I'm guessing the split between football and hockey—he was Skyline's QB—held him back and now that he's finally focusing full time on one he's making a leap. At 7-9-16 he's ten points off the team leaders, but that's with very little PP time and after spending big chunks of the year down the depth chart. He's making a late-year leap and I bet he sees those points go up a lot next year.

Nieves. Another guy who is rounding into form as his freshman season comes to a close. A lot of guys who become stars start out slowly as freshmen and then emerge in the second half of their first year—Palushaj, Pacioretty (though he never came back), and Tambellini spring to mind. He's showing that he may be a guy Michigan can lean on heavily next year.

Next year. This was discussed in a UV last week, but it's all about offseason departures. Michigan loses Sparks, Lynch The Elder, Treais, Moffie, and Rohrkemper. Only three of those guys really play important roles. Sparks and Rohrkemper get scratched a lot. Moffie is the 4/5 defenseman if Clare is healthy. Lynch is okay but eminently replaceable. Only Treais might sting. Most schools are going to lose players more important than one guy with 20-something points, though.

But what with the rampant rumors about dissention in the ranks, an already-bulging roster, and a recruiting class that could have as many as eleven kids in it, defections are all but inevitable. Merrill, Trouba and Bennett will have NHL options; Di Guiseppe, Guptill, and Nieves will also. Other guys may just want to leave.

Michigan is committed to bringing in at least seven of those guys: forwards Evan Allen, Bryson Cianfrone, JT Compher, Alex Kile, and Tyler Motte plus defensemen Michael Downing and Nolan DeJong. Hockey is an equivalency sport so not all of those guys are necessarily on full rides and Michigan lost Daniel Milne midseason, but if they're going to keep the roster at its currently rather packed level they are going to suffer a defection. If they don't, they will carry nine defensemen into next year. If they suffer lots, then Max Shuart, Spencer Hyman, and Kevin Lohan may also join up, and then there's the goalie situation.
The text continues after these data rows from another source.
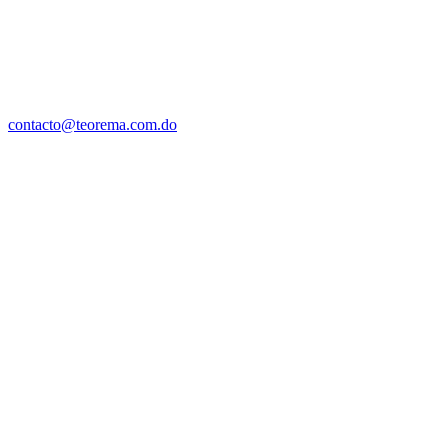
contacto@teorema.com.do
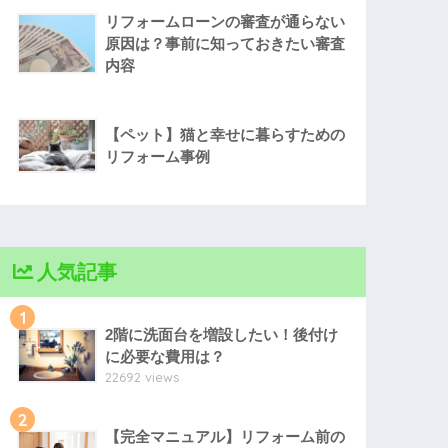
リフォームローンの審査が通らない
原因は？事前に知っておきたい審査
内容
【ペット】猫と幸せに暮らすための
リフォーム事例
人気記事
1
2階に洗面台を増設したい！後付け
に必要な費用は？
22692 views
2
【完全マニュアル】リフォーム前の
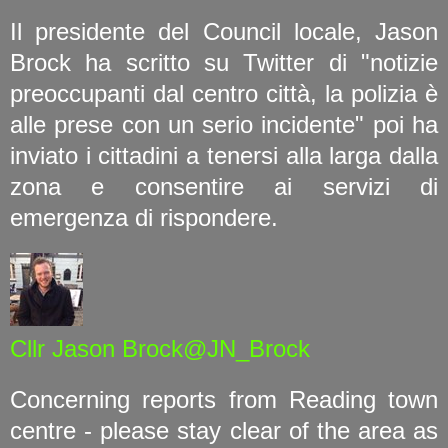
Il presidente del Council locale, Jason
Brock ha scritto su Twitter di "notizie
preoccupanti dal centro città, la polizia è
alle prese con un serio incidente" poi ha
inviato i cittadini a tenersi alla larga dalla
zona e consentire ai servizi di
emergenza di rispondere.
Cllr Jason Brock@JN_Brock
Concerning reports from Reading town
centre - please stay clear of the area as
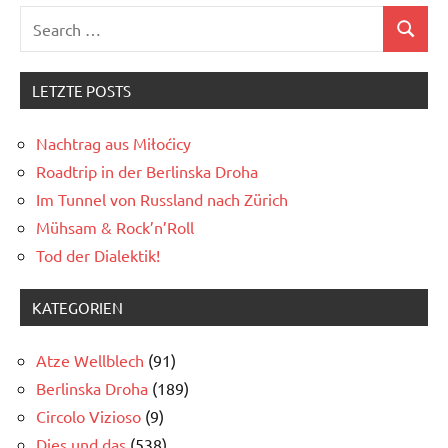
Search
Search
for:
LETZTE POSTS
Nachtrag aus Miłoćicy
Roadtrip in der Berlinska Droha
Im Tunnel von Russland nach Zürich
Mühsam & Rock’n’Roll
Tod der Dialektik!
KATEGORIEN
Atze Wellblech
(91)
Berlinska Droha
(189)
Circolo Vizioso
(9)
Dies und das
(538)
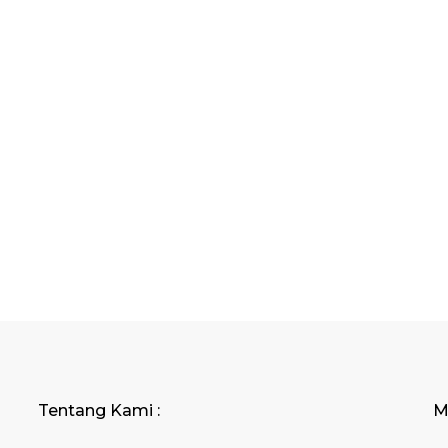
Tentang Kami :
M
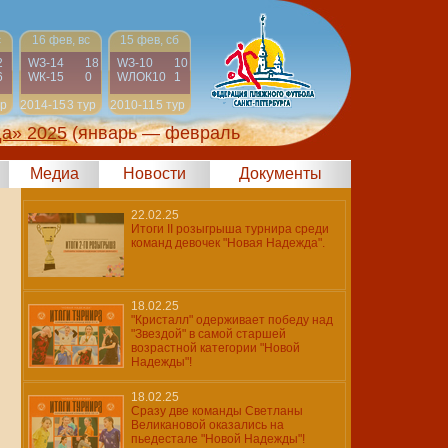
с
16 фев, вс
15 фев, сб
2
WЗ-14
18
WЗ-10
10
6
WК-15
0
WЛОК10
1
ур
2014-15
3 тур
2010-11
5 тур
да» 2025
(январь — февраль
Медиа
Новости
Документы
22.02.25
Итоги II розыгрыша турнира среди
команд девочек "Новая Надежда".
18.02.25
"Кристалл" одерживает победу над
"Звездой" в самой старшей
возрастной категории "Новой
Надежды"!
18.02.25
Сразу две команды Светланы
Великановой оказались на
пьедестале "Новой Надежды"!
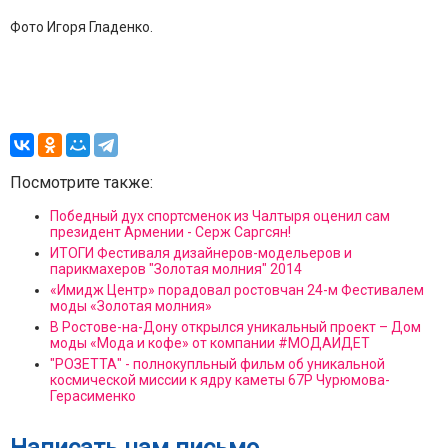
Фото Игоря Гладенко.
Посмотрите также:
Победный дух спортсменок из Чалтыря оценил сам
президент Армении - Серж Саргсян!
ИТОГИ Фестиваля дизайнеров-модельеров и
парикмахеров "Золотая молния" 2014
«Имидж Центр» порадовал ростовчан 24-м Фестивалем
моды «Золотая молния»
В Ростове-на-Дону открылся уникальный проект – Дом
моды «Мода и кофе» от компании #МОДАИДЕТ
"РОЗЕТТА" - полнокупльный фильм об уникальной
космической миссии к ядру каметы 67Р Чурюмова-
Герасименко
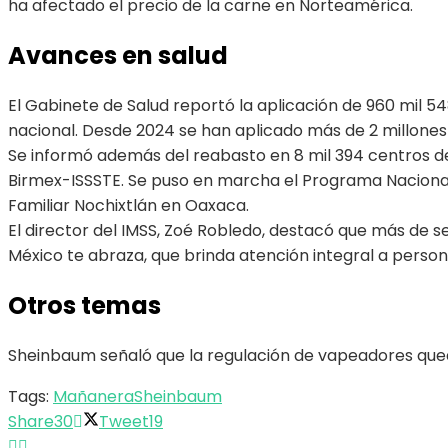
ha afectado el precio de la carne en Norteamérica.
Avances en salud
El Gabinete de Salud reportó la aplicación de 960 mil 54
nacional. Desde 2024 se han aplicado más de 2 millones 
Se informó además del reabasto en 8 mil 394 centros de
Birmex-ISSSTE. Se puso en marcha el Programa Nacional 
Familiar Nochixtlán en Oaxaca.
El director del IMSS, Zoé Robledo, destacó que más de se
México te abraza, que brinda atención integral a perso
Otros temas
Sheinbaum señaló que la regulación de vapeadores qued
Tags:
Mañanera
Sheinbaum
Share
30
Tweet
19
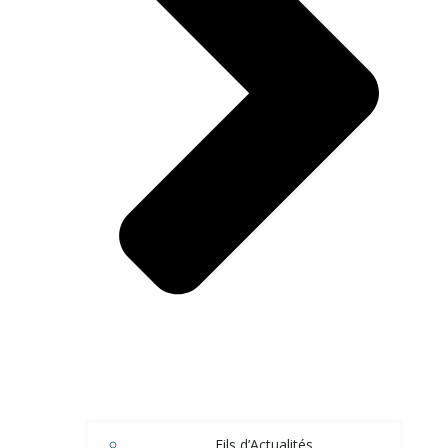
Fils d’Actualités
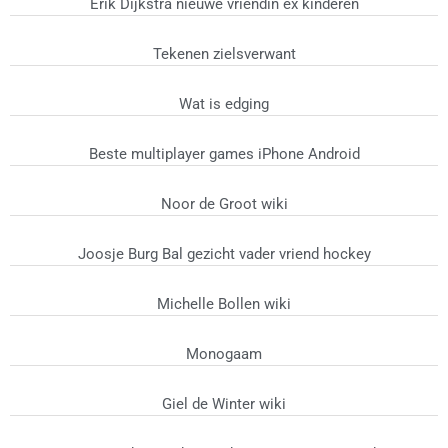
Erik Dijkstra nieuwe vriendin ex kinderen
Tekenen zielsverwant
Wat is edging
Beste multiplayer games iPhone Android
Noor de Groot wiki
Joosje Burg Bal gezicht vader vriend hockey
Michelle Bollen wiki
Monogaam
Giel de Winter wiki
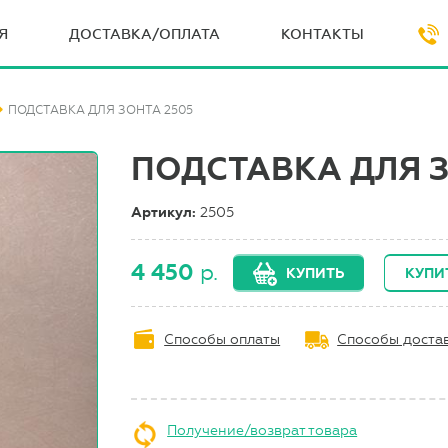
Я
ДОСТАВКА/ОПЛАТА
КОНТАКТЫ
ПОДСТАВКА ДЛЯ ЗОНТА 2505
ПОДСТАВКА ДЛЯ З
Артикул:
2505
4 450
р.
КУПИТЬ
КУПИТ
Способы оплаты
Способы доста
Получение/возврат товара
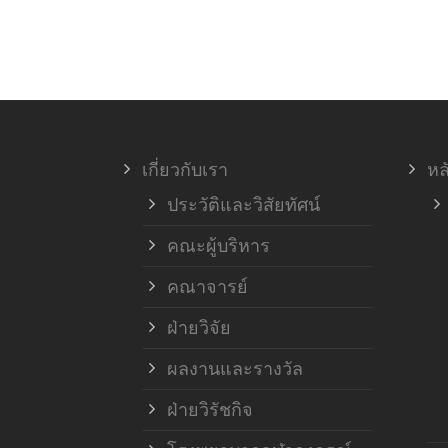
เกี่ยวกับเรา
หล
ประวัติและวิสัยทัศน์
คณะผู้บริหาร
คณาจารย์
ฝ่ายวิจัย
ผลงานและรางวัล
ฝ่ายวิรัชกิจ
Michigan is a team that could go into next year featuring Trouba, Merrill, Bennett, and projected first-rounder Downing as their top four defensemen… or they could lose half of those guys and end up icing Mike Szuma quite a bit.

Meanwhile at forward, Compher is a high-end prospect expected to go in the middle of the first round; Allen and Motte are second and fourth in NTDP scoring. Cianfrone was projected as a first-round OHL pick before his Michigan commitment but has struggled in the USHL with a 3-14-17 line in 39 games. An emergency appendectomy may have something to do with that, he is small (5'8"), and he is young, but it looks like his star has fallen. Kile on the other hand has put up a PPG this year with Green Bay. At least one or two of those guys will probably end up on a big line.

Here it's less precipitous a dropoff if only because none of the forwards are near Merrill or Trouba's level, but Guptill's been playing well of late and it would suck to lose Nieves just as he starts rounding into a player.

In any case, find or grow a goalie and the talent will be there for a major bounce-back year as long as there's a guy to grab folks by the scruff of their neck. Please hockey Jesus, don't let Trouba's only year at Michigan be this floundering one.